But by and by he got fed up. He was a lonely man, a bachelor with no wife, no children, and he wanted always to be alone but the cat was a continuous disturbance. He would be sleeping and she would jump on his chest. And she would come in with bloodmarks on her paws and destroy a whole chair seat or his clothes, because she was continuously hunting mice. So she was a trouble to him, and for a bachelor who had never cared for anybody, she was too much of a wife. He asked me what to do. This Ego had become a trouble. So I told him, “Ego is always a trouble. You go and throw it out.”
He said, “But she knows all the ways of the town. She will come back.”
I told him, “You go to the forest.”
So he went to the forest so that the cat could not find the way home. He went in and in – and then lost the way! Then there was only one thing to do: he let the cat go, followed her, and came back home. That was the only way, there was nobody else to ask. The cat came back as certain as an arrow, not even hesitating for a single moment which way to follow.
So I told him, “Your cat has the quality of the ego perfectly. You cannot throw it out easily. Wherever you go to throw it, when you come home, it is already there. Or sometimes you may get lost and then you will have to follow it, because only it knows the way.”
The ego is very wise – wise in its cunningness. Lao Tzu does not give the ego any foothold, any ground to stand on, so he does not talk about enlightenment. So if you meet Lao Tzu don’t ask him, “Do you believe in sudden enlightenment or in gradual enlightenment?” He will not answer you. He will laugh at you: What foolishness! There is no need for any enlightenment. That word doesn’t occur for Lao Tzu, it is not part of his vocabulary.
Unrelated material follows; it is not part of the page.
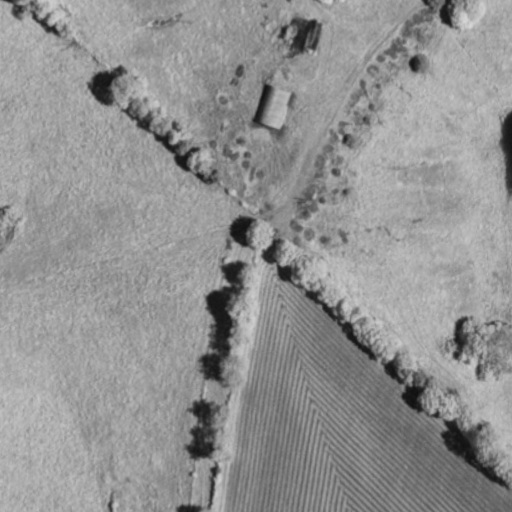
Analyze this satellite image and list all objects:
building: (277, 105)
He is very simple. He says just be ordinary. Why this hankering to be extraordinary, to be someone? And if you cannot be someone in the world then become enlightened at least. But why? Why can’t you be satisfied and content with yourself as you are? If you ask me, to be content with oneself as one is, is enlightenment. It is nothing special, as yogis have made it sound: kundalini rising, light showing, inner experiences, angels and God and this and that. This is all nonsense if you understand it. Enlightenment is nothing of this sort.
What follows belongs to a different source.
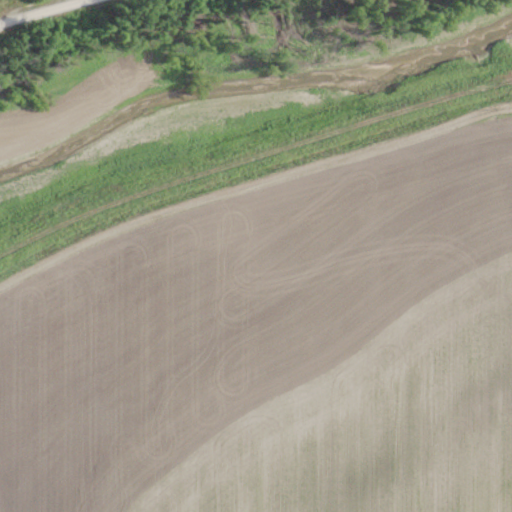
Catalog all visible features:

All these things – kundalini and the light and God and angels and heaven and hell – are part of the magician’s bag. You want them – he immediately produces, supplies them. You create the demand and the magician supplies the things to you. You want something special, he gives it to you. He exploits you. He lives on your absurd desires.
Lao Tzu is absolutely simple. He has no bag. He says why not just be? What is wrong? What is wrong in that which you are? Why make an effort? And who will make the effort? You will make the effort. Your effort cannot go beyond you, and whatsoever you do, you will do. How can it go beyond you? How can it be transcendental? By your own efforts how can you transcend? It is not possible; you are trying to do the impossible. You can go on jumping for thousands of lives and nothing will be attained.